Sanofi-Aventis Group has the colorectal-cancer market cornered with Eloxatin (oxiplatin), against which picoplatin eventually will go head to head in trials. The Phase I part of the study will include about 45 patients to determine safety and settle on a maximum tolerated dose. Then, in Phase II, picoplatin will be tried as a replacement for oxaliplatin in FOLFOX vs. the regular FOLFOX, a trial 80 percent powered to show a difference in neuropathy between the two arms at p<0.15. The primary endpoint of the trial is progression-free survival, and survival data likely will not become available until 2008.
Though SCLC likely is the easiest route to approval for picoplatin, the bigger money waits in colorectal cancer, especially if the FOLFOX-plus-picoplatin, or FOL-P regimen, turns out to work just as well but with less peripheral sensory neuropathy (PSN, a side effect common with oxaliplatin) when used as part of FOLFOX. Bristol-Meyers Squibb Co.'s Paraplatin (carboplatin) also brings high rates of neuropathy, nephropathy and ototoxicity, but picoplatin's results so far show only mild to moderate effects in those areas. A physician survey by Lazard Capital Markets found that 60 percent of doctors believe neuropathy-sparing remedies are only "moderately effective" or "not effective" at treating PSN - and 70 percent said they would switch to FOL-P if results merited.
Picoplatin brings only a "very manageable myelosuppression that oncologists can deal with and treat," McMahon told BioWorld Financial Watch. "The time is now to find a platinum that has a more manageable safety profile, and that we can link to Avastin or Erbitux, whatever is going to be moved into a first-line setting."
CIBC World Markets pegged worldwide peak sales of picoplatin for second-line SCLC at about $360 million, with about $200 million in off-label sales in front-line disease and for other cancers, but CIBC noted the numbers "could be conservative" if picoplatin's side-effect profile continues to improve, or if it works better, or both.
"If picoplatin is approved for first-line [colorectal cancer], we would expect an additional $320 million in worldwide sales of the drug in 2013, conservatively," wrote CIBC analyst Bret Holley in a research report.
Picoplatin's history is tangled.
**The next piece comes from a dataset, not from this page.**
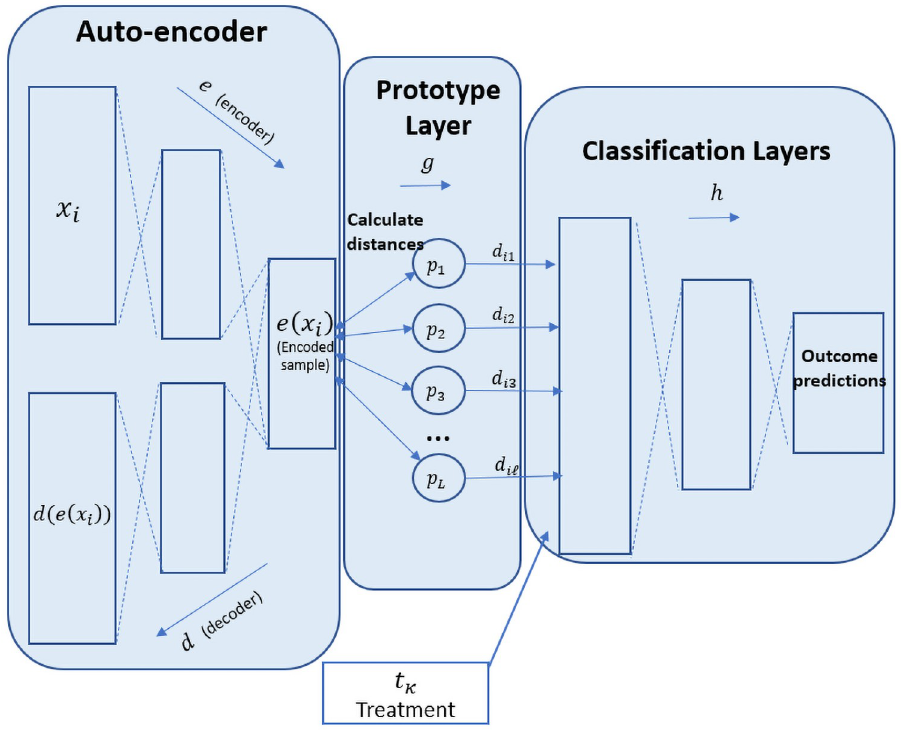
Fig 1. Visualisation of the DPNN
The compound came originally from Johnson Matthey plc and the Cancer Research Campaign (a research group in the UK). Johnson Matthey spun out AnorMED Inc. in 1996, and two years later AnorMED granted AstraZeneca plc an exclusive worldwide license to picoplatin. In 2001, after trying picoplatin against solid tumors in Phase I and Phase II trials, AstraZeneca returned all rights to AnorMED.
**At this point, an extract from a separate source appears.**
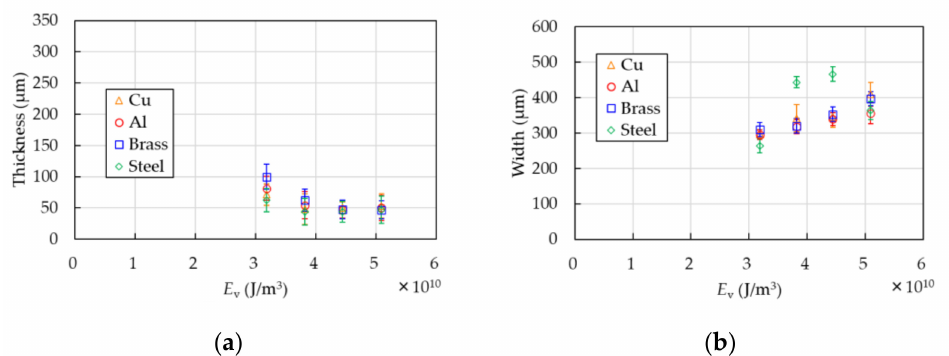
Figure 9. Comparison of the Cu base with that of Al, brass, and steel. Thickness ( a ) and width ( b ) are shown. The thickness is measured with the laser interferometer. The width and error bars in both figures are evaluated with the digital micrometer as well as the above-mentioned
But this probably was no reflection on the drug. At the time, positive late-stage results with AstraZeneca's Iressa (gefitinib) for NSCLC were popping, and the pharma giant most likely wanted to focus on Iressa and the larger market. (AstraZeneca had tried picoplatin in second-line SCLC, with strongly positive results, but still opted not to go ahead.)
Poniard - then known as NeoRx Corp. - licensed picoplatin in 2002, and later negotiated worldwide rights. Genzyme Corp. (which bought AnorMED for $580 million in 2006) stands to get royalties of 5 percent to 9 percent on picoplatin's net sales.
Analysts tend to echo McMahon's optimism about the Phase III pivotal study in SCLC. "It's a clean registrational trial," he said. "When you go up against no-chemo, it reduces your risk substantially."